_Data extracted from a collection_
-*-

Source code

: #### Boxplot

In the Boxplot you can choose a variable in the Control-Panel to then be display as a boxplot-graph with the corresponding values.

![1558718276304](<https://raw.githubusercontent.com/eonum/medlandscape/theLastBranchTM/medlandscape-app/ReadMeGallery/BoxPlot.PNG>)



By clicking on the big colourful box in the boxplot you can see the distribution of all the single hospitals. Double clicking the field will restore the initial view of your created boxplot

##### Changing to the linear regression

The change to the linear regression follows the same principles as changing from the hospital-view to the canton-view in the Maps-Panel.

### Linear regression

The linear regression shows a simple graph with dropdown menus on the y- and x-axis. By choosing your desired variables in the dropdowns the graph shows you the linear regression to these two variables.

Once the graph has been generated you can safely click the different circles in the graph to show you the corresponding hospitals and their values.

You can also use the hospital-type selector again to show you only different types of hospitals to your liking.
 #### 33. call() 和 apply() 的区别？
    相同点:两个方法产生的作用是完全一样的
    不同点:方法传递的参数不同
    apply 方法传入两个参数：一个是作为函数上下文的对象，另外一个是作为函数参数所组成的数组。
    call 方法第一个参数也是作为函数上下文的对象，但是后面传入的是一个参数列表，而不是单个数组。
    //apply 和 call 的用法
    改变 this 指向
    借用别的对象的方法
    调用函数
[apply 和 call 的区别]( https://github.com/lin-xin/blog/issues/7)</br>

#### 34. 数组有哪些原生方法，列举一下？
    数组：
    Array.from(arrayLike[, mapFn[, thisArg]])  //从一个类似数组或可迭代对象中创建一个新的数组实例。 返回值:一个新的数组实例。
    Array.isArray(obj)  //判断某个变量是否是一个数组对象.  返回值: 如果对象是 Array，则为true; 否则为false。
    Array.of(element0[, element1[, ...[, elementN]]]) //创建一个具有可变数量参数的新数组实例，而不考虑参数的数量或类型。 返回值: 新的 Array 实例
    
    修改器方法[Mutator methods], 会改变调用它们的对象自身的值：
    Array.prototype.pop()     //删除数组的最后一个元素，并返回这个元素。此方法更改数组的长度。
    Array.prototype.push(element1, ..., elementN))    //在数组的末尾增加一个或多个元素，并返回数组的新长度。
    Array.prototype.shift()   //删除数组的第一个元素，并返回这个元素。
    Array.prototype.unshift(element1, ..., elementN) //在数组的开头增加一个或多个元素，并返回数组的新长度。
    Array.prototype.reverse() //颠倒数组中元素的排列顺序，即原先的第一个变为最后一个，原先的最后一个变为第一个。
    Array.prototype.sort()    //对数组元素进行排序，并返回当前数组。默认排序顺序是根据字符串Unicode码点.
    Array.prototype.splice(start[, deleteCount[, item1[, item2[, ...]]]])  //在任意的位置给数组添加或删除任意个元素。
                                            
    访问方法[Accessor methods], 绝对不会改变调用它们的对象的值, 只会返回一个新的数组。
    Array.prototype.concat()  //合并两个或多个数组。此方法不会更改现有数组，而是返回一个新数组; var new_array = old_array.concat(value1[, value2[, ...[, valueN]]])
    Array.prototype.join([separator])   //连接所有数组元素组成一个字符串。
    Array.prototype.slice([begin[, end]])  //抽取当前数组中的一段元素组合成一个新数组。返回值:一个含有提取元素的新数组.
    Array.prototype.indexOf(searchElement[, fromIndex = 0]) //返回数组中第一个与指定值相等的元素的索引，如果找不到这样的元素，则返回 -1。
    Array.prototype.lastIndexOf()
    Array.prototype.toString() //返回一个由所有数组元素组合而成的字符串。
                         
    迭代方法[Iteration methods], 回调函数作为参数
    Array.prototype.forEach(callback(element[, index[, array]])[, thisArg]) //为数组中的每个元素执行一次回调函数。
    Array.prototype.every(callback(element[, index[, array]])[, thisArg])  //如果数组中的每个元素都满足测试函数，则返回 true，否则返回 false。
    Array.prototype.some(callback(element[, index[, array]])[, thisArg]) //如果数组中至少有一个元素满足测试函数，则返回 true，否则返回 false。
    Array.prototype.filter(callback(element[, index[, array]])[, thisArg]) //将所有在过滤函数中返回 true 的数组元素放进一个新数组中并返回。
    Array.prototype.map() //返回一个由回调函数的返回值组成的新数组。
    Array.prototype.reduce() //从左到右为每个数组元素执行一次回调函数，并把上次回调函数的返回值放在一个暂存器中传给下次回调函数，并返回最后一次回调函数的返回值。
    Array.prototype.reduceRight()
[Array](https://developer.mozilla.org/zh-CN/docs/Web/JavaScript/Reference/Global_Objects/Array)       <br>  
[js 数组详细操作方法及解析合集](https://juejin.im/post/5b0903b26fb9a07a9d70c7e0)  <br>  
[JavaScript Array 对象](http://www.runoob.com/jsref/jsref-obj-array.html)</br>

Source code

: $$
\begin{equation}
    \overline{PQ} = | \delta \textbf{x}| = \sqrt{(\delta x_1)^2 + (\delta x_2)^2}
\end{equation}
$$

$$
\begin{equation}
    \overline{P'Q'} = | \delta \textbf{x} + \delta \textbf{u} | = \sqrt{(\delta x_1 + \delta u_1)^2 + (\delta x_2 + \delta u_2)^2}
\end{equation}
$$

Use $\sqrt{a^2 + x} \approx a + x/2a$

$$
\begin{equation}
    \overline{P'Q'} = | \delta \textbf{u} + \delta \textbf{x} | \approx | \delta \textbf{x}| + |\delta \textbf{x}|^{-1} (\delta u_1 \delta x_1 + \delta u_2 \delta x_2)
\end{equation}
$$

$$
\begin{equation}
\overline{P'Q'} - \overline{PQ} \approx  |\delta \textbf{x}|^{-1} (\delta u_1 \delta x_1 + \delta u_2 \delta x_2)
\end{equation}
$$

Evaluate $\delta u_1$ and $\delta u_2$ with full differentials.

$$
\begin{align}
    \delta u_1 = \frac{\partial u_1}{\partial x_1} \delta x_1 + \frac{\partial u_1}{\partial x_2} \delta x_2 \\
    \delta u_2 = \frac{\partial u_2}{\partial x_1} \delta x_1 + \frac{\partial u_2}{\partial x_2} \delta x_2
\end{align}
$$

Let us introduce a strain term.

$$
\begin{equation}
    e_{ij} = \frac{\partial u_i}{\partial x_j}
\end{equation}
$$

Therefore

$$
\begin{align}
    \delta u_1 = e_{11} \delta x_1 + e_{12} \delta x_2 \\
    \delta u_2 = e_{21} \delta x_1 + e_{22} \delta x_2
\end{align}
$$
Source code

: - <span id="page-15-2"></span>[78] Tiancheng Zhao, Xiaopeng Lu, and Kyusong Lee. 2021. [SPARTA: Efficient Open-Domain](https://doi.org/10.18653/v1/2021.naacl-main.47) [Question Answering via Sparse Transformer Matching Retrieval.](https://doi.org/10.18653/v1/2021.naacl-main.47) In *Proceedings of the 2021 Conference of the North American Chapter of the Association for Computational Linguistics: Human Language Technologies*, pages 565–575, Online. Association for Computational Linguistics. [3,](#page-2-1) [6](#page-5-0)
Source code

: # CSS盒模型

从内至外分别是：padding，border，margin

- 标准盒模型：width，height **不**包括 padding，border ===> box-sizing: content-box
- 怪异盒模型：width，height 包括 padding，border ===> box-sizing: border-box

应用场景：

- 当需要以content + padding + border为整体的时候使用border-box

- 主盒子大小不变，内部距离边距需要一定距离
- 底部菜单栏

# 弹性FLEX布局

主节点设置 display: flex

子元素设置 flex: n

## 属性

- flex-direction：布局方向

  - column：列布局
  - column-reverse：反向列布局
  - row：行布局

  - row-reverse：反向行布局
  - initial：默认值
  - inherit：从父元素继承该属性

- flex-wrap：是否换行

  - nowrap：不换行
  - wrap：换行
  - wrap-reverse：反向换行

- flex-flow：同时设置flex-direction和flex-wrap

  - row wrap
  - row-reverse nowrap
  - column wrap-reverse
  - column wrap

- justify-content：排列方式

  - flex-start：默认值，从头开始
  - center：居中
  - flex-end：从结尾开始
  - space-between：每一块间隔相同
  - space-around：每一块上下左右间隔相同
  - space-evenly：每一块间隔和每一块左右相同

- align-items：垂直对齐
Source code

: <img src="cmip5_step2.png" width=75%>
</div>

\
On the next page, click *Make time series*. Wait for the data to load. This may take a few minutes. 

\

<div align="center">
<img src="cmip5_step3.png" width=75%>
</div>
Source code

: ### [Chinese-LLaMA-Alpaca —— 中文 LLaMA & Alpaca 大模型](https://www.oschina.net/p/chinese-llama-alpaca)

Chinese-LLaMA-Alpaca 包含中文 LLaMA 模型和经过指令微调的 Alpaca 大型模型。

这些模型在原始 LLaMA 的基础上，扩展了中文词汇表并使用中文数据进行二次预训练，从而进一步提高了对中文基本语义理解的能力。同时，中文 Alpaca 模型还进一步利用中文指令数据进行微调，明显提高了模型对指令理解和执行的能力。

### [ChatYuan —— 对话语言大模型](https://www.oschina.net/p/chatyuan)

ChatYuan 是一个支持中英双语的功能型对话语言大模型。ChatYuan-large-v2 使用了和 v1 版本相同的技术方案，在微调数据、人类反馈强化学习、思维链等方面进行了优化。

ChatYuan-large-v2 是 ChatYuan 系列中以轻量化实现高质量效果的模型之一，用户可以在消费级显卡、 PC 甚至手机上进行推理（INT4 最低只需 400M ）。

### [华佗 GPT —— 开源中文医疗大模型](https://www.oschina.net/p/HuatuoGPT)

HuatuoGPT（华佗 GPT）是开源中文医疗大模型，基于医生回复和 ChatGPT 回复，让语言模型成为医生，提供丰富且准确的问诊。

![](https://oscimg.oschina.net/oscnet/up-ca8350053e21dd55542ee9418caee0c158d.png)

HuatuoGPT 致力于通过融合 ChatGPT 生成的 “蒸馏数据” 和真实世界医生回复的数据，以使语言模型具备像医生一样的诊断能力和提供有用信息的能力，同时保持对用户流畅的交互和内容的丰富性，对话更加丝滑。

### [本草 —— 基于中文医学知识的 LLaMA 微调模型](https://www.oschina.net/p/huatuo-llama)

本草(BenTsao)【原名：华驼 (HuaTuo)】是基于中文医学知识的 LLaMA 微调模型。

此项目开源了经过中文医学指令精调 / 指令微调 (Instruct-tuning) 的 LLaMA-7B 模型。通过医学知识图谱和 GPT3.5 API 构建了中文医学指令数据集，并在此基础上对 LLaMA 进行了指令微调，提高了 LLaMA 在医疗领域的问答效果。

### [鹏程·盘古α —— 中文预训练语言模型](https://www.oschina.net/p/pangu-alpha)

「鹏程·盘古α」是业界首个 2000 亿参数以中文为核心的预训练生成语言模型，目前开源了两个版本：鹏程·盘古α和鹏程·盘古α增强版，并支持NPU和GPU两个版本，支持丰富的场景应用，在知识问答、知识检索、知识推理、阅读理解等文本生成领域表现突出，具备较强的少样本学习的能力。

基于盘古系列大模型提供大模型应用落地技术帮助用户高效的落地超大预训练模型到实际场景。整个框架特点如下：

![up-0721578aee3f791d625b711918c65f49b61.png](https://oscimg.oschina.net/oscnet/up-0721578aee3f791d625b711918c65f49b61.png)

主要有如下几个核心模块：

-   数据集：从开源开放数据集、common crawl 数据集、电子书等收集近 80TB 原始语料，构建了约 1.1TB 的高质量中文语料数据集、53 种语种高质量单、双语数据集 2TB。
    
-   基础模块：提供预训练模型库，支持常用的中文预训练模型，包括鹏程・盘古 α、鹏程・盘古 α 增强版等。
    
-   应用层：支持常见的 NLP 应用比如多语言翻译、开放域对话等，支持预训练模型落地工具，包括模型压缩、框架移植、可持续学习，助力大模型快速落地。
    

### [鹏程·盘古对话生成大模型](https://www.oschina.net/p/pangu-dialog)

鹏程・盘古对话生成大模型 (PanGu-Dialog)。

-*-

_Task objective_
Only the lines with "frac" are needed; find them in the records and copy each one.

_Answer area_
    \delta u_1 = \frac{\partial u_1}{\partial x_1} \delta x_1 + \frac{\partial u_1}{\partial x_2} \delta x_2 \\
    \delta u_2 = \frac{\partial u_2}{\partial x_1} \delta x_1 + \frac{\partial u_2}{\partial x_2} \delta x_2
    e_{ij} = \frac{\partial u_i}{\partial x_j}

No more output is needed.